*** Passage Section Begins ***

If you have applied for Social Security Disability benefits (SSDI) you are likely familiar with the long delays that can occur before an application is approved.
In many cases, initial applications are denied and individuals are required to go through an appeal process (which can sometimes result in waiting a year or more before a case is reconsidered).
Thankfully, the Social Security Administration (SSA) provides back pay benefits—which can mean thousands of dollars for successful disability applicants.
What is backpay?
SSDI back payments are retroactive payments calculated from the time you first became disabled, also known as the “established onset date” or “EOD”.
When a SSDI application is approved, the Social Security Administration calculates how much monthly payment you would have received if your application was approved on the established onset date (EOD).
How much back pay do I qualify for?
There is a 12-month maximum on back pay benefits, however the maximum benefit does take into account the 5-month mandatory wait period for all SSDI claims.
This means your SSDI back pay benefits are reduced by the five-month waiting period.
If your SSDI application is approved within 5 months of your application your monthly benefits will begin on month 6 and you will not be eligible for any back pay benefits (5 month approval process, minus 5 month waiting period).
In most cases a SSDI application approval takes longer than 5 months, so successful applicants can expect to receive substantial back pay.
For example, if your claim is approved 12 months after your established onset date you qualify for 7 months of SSDI back pay (12 month approval process, minus 5 month waiting period).

*** Passage Section Ends ***
*** Record excerpts Section Begins ***

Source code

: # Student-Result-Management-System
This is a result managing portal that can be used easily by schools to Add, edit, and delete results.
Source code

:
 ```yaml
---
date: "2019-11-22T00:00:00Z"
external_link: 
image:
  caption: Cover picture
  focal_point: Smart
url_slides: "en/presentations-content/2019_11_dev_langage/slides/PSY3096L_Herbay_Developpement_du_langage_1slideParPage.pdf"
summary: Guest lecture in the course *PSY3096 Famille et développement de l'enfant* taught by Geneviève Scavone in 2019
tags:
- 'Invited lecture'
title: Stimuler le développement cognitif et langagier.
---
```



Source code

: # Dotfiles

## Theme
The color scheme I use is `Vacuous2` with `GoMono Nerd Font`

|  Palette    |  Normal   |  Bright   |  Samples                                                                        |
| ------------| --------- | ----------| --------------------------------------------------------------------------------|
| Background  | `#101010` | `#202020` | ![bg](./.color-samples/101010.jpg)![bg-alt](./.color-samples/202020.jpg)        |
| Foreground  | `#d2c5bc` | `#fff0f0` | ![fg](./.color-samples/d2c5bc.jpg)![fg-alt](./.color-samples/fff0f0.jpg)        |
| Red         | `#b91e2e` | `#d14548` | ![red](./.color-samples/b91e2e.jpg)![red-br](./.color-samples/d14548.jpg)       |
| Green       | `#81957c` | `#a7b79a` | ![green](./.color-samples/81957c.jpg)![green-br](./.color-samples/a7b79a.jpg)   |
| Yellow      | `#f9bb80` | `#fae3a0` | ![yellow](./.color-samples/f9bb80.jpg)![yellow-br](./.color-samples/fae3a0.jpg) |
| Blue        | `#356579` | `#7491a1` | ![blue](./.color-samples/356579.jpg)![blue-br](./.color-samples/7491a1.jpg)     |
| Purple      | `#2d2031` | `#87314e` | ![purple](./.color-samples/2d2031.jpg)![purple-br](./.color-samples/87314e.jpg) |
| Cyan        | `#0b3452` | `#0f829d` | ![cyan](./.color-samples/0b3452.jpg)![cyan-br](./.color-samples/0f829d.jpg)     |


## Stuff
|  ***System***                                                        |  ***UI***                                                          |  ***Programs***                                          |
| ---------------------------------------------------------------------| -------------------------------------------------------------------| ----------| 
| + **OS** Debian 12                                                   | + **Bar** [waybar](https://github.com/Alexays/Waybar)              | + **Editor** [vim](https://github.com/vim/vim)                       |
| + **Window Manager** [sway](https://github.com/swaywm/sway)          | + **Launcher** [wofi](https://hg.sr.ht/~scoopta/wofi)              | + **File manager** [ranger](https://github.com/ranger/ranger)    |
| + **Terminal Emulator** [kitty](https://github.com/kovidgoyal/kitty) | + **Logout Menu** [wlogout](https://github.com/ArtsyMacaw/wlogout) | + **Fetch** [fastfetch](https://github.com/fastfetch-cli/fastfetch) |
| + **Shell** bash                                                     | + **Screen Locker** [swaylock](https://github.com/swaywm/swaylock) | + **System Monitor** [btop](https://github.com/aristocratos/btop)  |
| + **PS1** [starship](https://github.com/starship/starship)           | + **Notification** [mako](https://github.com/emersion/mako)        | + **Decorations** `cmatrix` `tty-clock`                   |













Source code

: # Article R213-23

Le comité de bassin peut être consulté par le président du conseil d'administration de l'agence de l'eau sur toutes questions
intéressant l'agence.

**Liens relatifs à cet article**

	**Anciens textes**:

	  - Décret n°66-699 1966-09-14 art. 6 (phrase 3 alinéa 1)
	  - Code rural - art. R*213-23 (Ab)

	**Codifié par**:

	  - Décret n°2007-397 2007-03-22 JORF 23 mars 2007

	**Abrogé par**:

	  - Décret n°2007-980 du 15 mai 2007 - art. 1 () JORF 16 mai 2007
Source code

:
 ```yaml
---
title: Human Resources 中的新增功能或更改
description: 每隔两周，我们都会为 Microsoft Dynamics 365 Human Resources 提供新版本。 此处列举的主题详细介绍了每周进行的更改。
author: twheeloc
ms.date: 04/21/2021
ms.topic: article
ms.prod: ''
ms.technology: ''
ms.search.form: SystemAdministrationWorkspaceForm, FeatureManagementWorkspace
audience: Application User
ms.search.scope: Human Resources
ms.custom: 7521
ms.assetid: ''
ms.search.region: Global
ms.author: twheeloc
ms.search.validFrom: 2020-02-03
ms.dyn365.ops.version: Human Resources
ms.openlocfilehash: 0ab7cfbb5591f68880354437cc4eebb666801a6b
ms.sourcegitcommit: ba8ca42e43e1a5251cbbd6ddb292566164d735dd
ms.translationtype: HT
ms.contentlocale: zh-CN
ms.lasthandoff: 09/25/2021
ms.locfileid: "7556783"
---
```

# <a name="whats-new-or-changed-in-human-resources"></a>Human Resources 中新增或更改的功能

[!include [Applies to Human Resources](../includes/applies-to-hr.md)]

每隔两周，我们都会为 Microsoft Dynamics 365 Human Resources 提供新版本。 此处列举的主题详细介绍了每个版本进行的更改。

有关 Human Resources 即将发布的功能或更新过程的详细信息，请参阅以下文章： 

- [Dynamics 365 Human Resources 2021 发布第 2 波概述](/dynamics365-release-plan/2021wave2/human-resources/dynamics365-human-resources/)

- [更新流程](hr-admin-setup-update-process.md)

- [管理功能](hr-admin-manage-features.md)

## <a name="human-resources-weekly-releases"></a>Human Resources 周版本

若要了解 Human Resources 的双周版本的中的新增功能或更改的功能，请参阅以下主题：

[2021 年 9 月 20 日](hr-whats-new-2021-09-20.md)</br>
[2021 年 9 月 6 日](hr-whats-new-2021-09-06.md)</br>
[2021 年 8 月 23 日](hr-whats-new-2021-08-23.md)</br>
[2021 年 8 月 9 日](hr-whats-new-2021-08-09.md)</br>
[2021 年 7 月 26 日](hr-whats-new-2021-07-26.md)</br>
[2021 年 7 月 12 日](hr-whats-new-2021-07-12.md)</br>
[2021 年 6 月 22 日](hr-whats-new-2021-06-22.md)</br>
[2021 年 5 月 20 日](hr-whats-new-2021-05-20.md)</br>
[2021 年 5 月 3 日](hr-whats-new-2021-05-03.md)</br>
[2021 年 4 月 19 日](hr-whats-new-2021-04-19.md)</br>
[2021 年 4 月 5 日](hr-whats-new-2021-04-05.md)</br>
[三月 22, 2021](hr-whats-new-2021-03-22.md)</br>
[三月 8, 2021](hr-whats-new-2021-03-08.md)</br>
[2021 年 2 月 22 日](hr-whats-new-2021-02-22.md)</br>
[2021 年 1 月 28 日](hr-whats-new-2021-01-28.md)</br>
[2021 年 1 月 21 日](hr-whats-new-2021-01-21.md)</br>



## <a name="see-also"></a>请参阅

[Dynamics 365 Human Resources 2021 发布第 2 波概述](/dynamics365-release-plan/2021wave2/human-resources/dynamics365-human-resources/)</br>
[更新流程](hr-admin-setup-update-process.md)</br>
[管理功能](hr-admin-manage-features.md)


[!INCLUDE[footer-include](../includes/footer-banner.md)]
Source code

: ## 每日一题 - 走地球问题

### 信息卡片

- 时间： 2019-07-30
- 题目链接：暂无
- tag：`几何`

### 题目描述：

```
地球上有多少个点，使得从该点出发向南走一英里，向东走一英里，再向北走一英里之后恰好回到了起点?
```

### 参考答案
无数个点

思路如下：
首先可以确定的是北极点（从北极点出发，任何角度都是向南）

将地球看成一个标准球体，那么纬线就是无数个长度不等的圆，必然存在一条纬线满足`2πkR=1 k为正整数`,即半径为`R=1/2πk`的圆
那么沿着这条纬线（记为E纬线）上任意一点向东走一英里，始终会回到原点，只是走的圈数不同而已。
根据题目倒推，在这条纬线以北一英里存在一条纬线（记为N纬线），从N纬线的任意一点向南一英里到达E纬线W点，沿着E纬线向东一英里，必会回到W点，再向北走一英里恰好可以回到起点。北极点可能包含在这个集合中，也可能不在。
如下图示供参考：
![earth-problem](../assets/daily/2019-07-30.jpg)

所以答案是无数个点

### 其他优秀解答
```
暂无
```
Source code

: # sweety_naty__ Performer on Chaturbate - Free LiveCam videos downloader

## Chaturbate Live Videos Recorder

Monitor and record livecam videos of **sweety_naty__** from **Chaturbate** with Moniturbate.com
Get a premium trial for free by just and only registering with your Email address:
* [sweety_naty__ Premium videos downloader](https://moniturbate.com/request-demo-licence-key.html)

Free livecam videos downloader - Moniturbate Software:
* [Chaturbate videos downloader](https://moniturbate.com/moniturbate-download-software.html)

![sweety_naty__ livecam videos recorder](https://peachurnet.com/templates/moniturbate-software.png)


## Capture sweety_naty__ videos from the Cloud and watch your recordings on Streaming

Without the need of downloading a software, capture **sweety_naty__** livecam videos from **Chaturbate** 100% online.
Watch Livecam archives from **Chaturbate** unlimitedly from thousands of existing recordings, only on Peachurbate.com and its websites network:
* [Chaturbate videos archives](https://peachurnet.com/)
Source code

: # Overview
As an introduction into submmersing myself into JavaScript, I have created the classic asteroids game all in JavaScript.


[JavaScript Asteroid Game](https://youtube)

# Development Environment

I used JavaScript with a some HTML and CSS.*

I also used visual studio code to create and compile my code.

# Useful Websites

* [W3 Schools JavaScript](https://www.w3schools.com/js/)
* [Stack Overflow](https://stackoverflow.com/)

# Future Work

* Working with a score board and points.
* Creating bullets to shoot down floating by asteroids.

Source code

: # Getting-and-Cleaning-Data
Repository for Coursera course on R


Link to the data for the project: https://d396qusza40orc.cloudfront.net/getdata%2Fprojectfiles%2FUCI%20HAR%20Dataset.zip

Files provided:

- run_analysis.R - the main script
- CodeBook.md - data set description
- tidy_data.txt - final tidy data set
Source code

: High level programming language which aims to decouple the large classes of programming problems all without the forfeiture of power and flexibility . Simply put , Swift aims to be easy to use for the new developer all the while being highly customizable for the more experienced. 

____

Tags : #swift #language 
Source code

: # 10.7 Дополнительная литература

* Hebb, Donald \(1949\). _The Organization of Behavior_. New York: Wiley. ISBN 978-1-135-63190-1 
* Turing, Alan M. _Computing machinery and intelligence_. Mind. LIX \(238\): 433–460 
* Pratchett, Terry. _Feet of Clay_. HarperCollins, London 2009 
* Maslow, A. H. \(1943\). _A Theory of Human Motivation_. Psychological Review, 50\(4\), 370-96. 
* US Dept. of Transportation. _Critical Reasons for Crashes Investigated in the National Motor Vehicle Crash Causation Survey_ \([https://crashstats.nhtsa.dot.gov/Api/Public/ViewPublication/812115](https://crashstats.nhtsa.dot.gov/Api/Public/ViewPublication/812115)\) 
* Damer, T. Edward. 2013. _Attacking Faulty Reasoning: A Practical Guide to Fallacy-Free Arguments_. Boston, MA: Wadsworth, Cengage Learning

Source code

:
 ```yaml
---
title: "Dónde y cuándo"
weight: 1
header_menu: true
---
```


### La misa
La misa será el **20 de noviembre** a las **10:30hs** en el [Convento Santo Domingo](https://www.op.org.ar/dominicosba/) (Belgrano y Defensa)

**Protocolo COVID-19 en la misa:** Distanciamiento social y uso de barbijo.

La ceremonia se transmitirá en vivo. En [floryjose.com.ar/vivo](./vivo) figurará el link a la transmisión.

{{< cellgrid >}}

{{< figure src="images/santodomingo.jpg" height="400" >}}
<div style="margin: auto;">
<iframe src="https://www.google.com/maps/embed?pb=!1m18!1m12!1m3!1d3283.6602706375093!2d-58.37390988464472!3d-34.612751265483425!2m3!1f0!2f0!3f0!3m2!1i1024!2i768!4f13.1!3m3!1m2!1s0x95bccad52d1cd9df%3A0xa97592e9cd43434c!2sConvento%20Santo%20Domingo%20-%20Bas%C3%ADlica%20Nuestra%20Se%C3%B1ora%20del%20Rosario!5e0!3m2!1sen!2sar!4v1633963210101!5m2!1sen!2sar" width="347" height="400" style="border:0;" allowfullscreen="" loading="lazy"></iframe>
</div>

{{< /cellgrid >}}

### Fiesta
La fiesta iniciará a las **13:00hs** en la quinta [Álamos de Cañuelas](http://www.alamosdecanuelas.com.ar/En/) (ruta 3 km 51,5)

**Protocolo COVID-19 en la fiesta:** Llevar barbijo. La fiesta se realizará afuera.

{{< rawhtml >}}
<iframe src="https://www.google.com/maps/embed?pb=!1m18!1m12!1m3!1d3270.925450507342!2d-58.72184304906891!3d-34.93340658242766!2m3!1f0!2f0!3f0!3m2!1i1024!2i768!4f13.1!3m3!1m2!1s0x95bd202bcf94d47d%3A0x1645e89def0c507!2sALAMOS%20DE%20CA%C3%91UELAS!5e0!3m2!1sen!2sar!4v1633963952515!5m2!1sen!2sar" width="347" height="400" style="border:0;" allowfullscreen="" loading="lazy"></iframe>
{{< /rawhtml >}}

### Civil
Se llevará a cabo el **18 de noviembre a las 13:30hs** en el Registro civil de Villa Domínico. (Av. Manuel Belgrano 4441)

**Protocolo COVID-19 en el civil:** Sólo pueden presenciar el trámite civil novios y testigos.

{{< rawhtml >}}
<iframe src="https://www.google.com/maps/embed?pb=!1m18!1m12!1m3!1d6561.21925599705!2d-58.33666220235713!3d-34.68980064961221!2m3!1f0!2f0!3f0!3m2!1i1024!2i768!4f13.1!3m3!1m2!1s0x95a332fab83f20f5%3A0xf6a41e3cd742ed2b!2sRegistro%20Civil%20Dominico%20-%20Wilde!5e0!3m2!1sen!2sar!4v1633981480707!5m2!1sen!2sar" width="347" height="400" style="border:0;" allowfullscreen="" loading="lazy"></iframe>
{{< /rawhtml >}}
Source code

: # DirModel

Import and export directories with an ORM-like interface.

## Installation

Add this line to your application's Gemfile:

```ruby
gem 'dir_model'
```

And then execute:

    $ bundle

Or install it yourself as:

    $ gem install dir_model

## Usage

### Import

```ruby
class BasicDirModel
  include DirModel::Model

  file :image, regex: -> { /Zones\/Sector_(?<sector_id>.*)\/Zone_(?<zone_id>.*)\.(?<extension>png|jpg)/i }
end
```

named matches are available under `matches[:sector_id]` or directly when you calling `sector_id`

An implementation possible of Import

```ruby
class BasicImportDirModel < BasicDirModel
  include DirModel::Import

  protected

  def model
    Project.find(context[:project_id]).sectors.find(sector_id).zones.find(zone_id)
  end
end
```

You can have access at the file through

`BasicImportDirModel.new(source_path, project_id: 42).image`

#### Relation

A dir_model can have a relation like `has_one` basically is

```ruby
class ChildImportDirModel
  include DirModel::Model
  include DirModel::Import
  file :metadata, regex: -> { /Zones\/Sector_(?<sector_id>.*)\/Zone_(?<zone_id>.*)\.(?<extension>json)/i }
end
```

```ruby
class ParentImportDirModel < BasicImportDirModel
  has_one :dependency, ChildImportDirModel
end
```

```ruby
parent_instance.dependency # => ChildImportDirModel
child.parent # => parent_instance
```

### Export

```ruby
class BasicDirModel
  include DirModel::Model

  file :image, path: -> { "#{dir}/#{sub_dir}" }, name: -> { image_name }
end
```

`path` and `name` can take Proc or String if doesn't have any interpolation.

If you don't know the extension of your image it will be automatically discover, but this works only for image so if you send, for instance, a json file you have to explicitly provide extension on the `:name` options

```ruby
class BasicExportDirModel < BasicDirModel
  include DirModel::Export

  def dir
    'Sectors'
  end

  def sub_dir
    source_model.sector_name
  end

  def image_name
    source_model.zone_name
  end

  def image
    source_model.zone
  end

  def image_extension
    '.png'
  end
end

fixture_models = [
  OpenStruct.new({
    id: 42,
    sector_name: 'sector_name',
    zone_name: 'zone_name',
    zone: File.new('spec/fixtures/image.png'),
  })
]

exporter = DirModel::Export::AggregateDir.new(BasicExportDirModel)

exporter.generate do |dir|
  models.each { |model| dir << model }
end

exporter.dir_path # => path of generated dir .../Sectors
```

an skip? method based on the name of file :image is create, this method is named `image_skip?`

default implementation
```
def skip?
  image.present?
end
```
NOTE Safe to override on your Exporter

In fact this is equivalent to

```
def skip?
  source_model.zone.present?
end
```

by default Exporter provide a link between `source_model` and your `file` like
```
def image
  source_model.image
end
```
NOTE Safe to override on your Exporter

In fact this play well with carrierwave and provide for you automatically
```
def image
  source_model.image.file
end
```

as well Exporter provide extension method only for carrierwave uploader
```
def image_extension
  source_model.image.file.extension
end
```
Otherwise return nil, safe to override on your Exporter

*** Record excerpts Section Ends ***

#### Tasks for this exercise:
1 – How long is the mandatory waiting period that the SSDI back pay passage says applies to all SSDI claims?
2 – List every abbreviation that the SSDI back pay passage introduces, with what each one stands for.
3 – Continue the passage on SSDI back pay from its final sentence.

#### Task-by-task results:
1 – Five months.

2 –
- SSDI: Social Security Disability benefits
- SSA: Social Security Administration
- EOD: established onset date

3 –
In the case that your SSDI approval takes 18 months or longer, you would only qualify for the 12-month maximum allowable back pay.
How do I receive back pay benefits?
SSDI back pay benefits are usually paid as one lump sum—which can be of great benefit to SSDI applicants who have been waiting an extended time for an approval.
Back payments are typically issued within the first 60 days of being approved, however it varies. Some individuals report receiving a deposit of their back pay benefits before they even receive an award notice from the Social Security Administration office.
If you are owed back payments and 2-3 months have passed since your application approval we recommend speaking to your SSDI attorney, or contacting the Social Security Administration office.
Important note on the “Established Onset Date” or “EOD”
During the SSDI approval process, an administrative law judge or examiner will have the final approval on determining your established onset date—which directly affects the back pay benefits you qualify to receive.
We recommend consulting with a Social Security Attorney who can provide support in establishing an advantageous onset date so you receive the maximum possible back pay.
Having an attorney generally results in a higher chance of approval and the opportunity to receive more in disability benefits. With so many applications getting initially denied by the Social Security Administration, it can be difficult to get approved on your own.
We hope to help you receive the benefits you deserve!